God’s miracle ceased on this day with the trip including several accidents. In one case a man, apparently dead, lay in the road having been struck by a van, two head on collisions, and a few vehicles turned over off the road. I began to take more notice of how many close calls we were participating in......a lot.

The first three hours of the trip was quite relaxed. For the first time in a while I had space, an entire back seat to spread out in. I dozed a while and gawked a while. At the halfway point the driver pulled over at a tourist station, apparently the only thing like it between the two major cities. I ventured off for a tea and rest stop. Walking from the bath room, I heard someone shout, "Jim!"

For a moment I froze. No one here can know me. I had learned another fact about learning in recent days. Indian names and Indian faces don’t fit the normal data base in my brain. Therefore, "They all look alike." This gentleman did look familiar but it took more for me to realize that I had met him and had several conversations with him over the course of the last few days.

The bottom line was that his car had broken down and he needed my help. For the next three hours my once spacy, Americanized trip became a car stuffed with eight people. I expected the driver to object, but he acted as though this is just business as usual.

Back in the airport again waiting for my flight and realizing that one cannot change rupees back into dollars, I began to spend the few hundred rupees I had left.

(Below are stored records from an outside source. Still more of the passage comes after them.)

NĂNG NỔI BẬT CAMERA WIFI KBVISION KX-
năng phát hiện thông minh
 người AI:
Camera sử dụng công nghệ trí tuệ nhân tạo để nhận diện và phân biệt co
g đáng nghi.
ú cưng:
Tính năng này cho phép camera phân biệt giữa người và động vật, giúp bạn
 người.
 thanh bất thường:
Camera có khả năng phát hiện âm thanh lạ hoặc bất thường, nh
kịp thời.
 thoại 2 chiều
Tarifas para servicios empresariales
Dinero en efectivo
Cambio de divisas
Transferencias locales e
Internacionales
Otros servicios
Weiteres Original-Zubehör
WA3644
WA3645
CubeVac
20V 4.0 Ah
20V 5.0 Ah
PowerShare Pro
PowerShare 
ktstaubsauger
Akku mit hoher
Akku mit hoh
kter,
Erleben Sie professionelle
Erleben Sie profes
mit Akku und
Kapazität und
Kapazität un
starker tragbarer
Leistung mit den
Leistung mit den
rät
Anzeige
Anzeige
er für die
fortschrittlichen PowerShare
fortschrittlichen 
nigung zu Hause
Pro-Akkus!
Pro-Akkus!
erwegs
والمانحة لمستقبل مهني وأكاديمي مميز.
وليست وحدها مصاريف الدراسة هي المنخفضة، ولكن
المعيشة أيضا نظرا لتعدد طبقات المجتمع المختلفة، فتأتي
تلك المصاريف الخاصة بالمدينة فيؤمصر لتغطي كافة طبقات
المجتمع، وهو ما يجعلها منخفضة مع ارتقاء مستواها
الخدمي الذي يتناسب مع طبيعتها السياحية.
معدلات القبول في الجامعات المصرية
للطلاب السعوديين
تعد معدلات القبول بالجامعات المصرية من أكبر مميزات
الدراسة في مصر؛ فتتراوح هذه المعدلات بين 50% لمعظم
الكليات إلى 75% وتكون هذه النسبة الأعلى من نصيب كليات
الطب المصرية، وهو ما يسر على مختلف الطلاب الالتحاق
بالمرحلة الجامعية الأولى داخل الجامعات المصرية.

Even though now the scarf I could have picked up for 100 rupees before, now cost 300, it was still worth more than the paper. Being down to 160 rupees, I gave up and headed through the last security check before boarding the aircraft. At the security check point the guard checked my pockets and saw the rupees in my shirt pocket. He then asked for the Indian money. Just for a second, with the way he ask, I actually thought I was supposed to give it to him. I took it from my pocket, looked at his outstretched palm, looked him in the eyes, and said, "No". He repeated my word as a question, "No?". I put the money back in my pocket and walked through the gate wondering if he was just disappointed or pissed.

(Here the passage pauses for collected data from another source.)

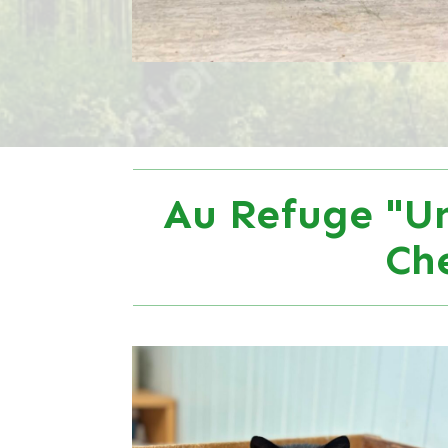
Au Refuge "Un
Ch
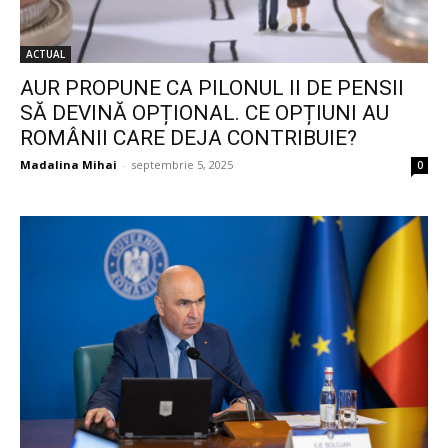
ACTUAL
AUR PROPUNE CA PILONUL II DE PENSII
SĂ DEVINĂ OPȚIONAL. CE OPȚIUNI AU
ROMÂNII CARE DEJA CONTRIBUIE?
Madalina Mihai
-
septembrie 5, 2025
0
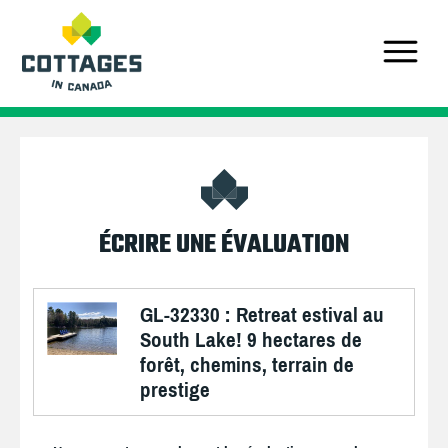
ÉCRIRE UNE ÉVALUATION
GL-32330 : Retreat estival au
South Lake! 9 hectares de
forêt, chemins, terrain de
prestige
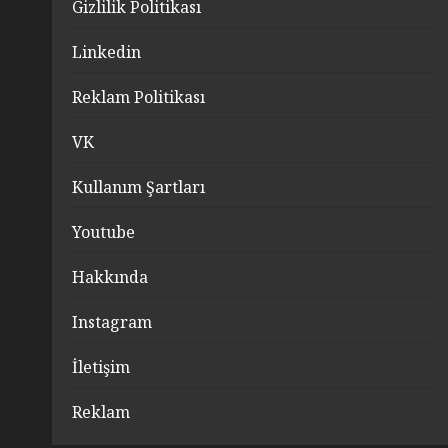
Gizlilik Politikası
Linkedin
Reklam Politikası
VK
Kullanım Şartları
Youtube
Hakkında
Instagram
İletişim
Reklam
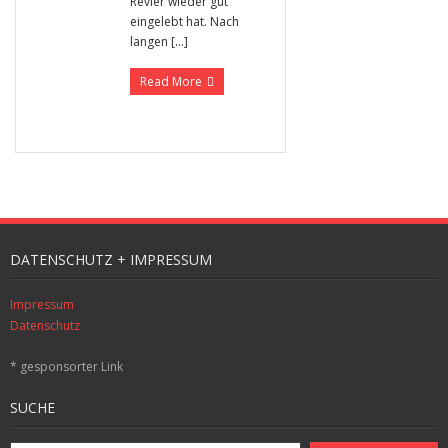
Revier wieder gut
eingelebt hat. Nach
langen […]
Read More
DATENSCHUTZ + IMPRESSUM
Impressum
Datenschutz
* gesponsorter Link
SUCHE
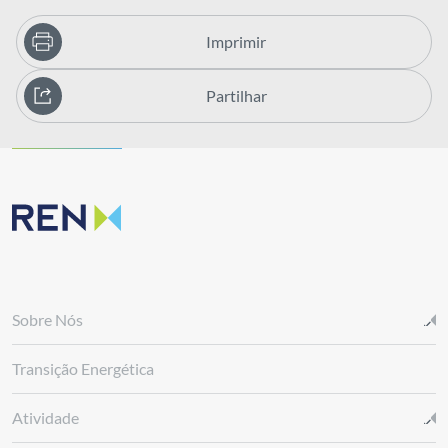
Imprimir
Partilhar
Sobre Nós
Transição Energética
Atividade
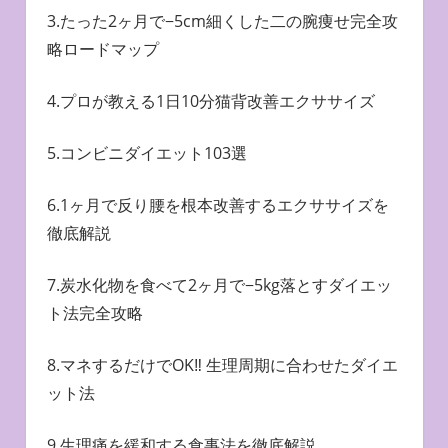
3.たった2ヶ月で−5cm細くした二の腕痩せ完全攻
略ロードマップ
4.プロが教える1日10分猫背改善エクササイズ
5.コンビニダイエット103選
6.1ヶ月で反り腰を根本改善するエクササイズを
徹底解説
7.炭水化物を食べて2ヶ月で−5kg落とすダイエッ
ト法完全攻略
8.マネするだけでOK‼︎ 生理周期に合わせたダイエ
ット法
9.生理痛を緩和する食事法を徹底解説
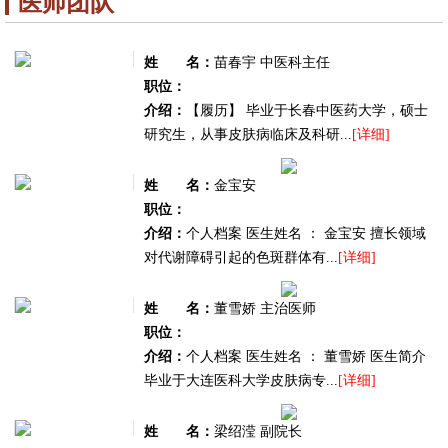
医师团队
姓
名：
苗春宇 中医科主任
职位：
介绍：
【履历】 毕业于长春中医药大学，硕士
研究生，从事皮肤病临床及科研...
[详细]
姓
名：
金宝安
职位：
介绍：
个人档案 医生姓名 ： 金宝安 擅长领域
对代谢障碍引起的色斑群体有...
[详细]
姓
名：
董雪娇 主治医师
职位：
介绍：
个人档案 医生姓名 ： 董雪娇 医生简介
毕业于大连医科大学皮肤病专...
[详细]
姓
名：
梁绍滢 副院长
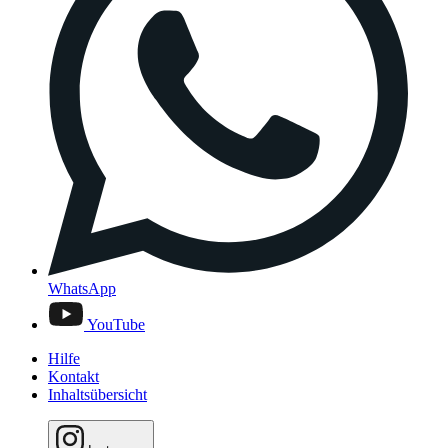
WhatsApp
YouTube
Hilfe
Kontakt
Inhaltsübersicht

Once again I lucked out (actually persisted) and got an exit row seat. Nevertheless, even as I entered the aircraft I could see that the row I was supposed to be in was already full of Indians. No problem. By now I had learned how to survive here. I just kicked one out of my seat, even after he insisted that I swap my seat for his, which was a center seat in the middle of 700 screaming kids, took my seat, stretched out and was sound asleep before the wheels were in the well.

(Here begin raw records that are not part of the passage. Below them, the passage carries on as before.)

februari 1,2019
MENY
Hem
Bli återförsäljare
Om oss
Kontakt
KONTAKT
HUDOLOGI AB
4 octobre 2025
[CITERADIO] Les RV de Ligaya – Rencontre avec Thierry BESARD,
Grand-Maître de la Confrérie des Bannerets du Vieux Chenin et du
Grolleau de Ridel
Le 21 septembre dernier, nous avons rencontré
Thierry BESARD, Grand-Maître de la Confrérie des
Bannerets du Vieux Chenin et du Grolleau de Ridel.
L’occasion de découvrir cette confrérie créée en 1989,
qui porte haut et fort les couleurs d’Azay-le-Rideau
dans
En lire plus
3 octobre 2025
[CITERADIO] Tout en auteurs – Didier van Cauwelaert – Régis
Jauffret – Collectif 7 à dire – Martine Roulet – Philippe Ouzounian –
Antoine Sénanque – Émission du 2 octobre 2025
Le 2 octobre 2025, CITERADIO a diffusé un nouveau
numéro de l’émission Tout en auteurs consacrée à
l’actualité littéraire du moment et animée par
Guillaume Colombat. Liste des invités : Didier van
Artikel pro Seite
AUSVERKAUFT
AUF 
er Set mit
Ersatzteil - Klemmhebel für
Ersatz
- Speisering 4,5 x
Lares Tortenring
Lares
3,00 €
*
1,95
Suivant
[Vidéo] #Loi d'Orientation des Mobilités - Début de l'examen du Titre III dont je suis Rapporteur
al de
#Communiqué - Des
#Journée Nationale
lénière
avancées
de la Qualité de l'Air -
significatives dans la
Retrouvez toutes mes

I slept the whole night through and woke up in Singapore. What I had forgotten was that I still had another night on the plane before arriving home. A 747 flies about half as fast as the earth turns. So for every day it flies West to East, a day and a half (which in this case included two nights) passes.

The Bottom Line

I have just completed one of the most rewarding trips I have ever taken. Over and over as I was experiencing India, I felt a deep sense of excitment and pleasure in being there and seeing some of the most unusual sights I have seen anywhere. In general, I felt safe, except for an occasion close call in the traffic. The people were extremely friendly and even the con artists were good sports whether the con worked or not. The presence of immeasurable beauty against a backdrop of almost equally immeasurable ugliness seems to amplify both. I will want to return and make use of the knowledge gained in my first venture. Over the centuries, India has been invaded and conquered many times. I fear now that the most cruel conquest and genocide is already in progress, with the population now slowly destroying itself with pollution and mishandling dangerous modern technology, especially through the incompatible mix of modern and ancient technology. I came to realize that we all get use to the solutions with which we choose to deal with lifes problems. In some sense all solutions work, because life goes on. And the acceptabilities of our solutions, though often incompatible with each other, are ultimately relative to the viewers data base. Even from this viewpoint, the solution that India has evolved to deal with the vast and ever growing population would seem extremely difficult for any individual to accept.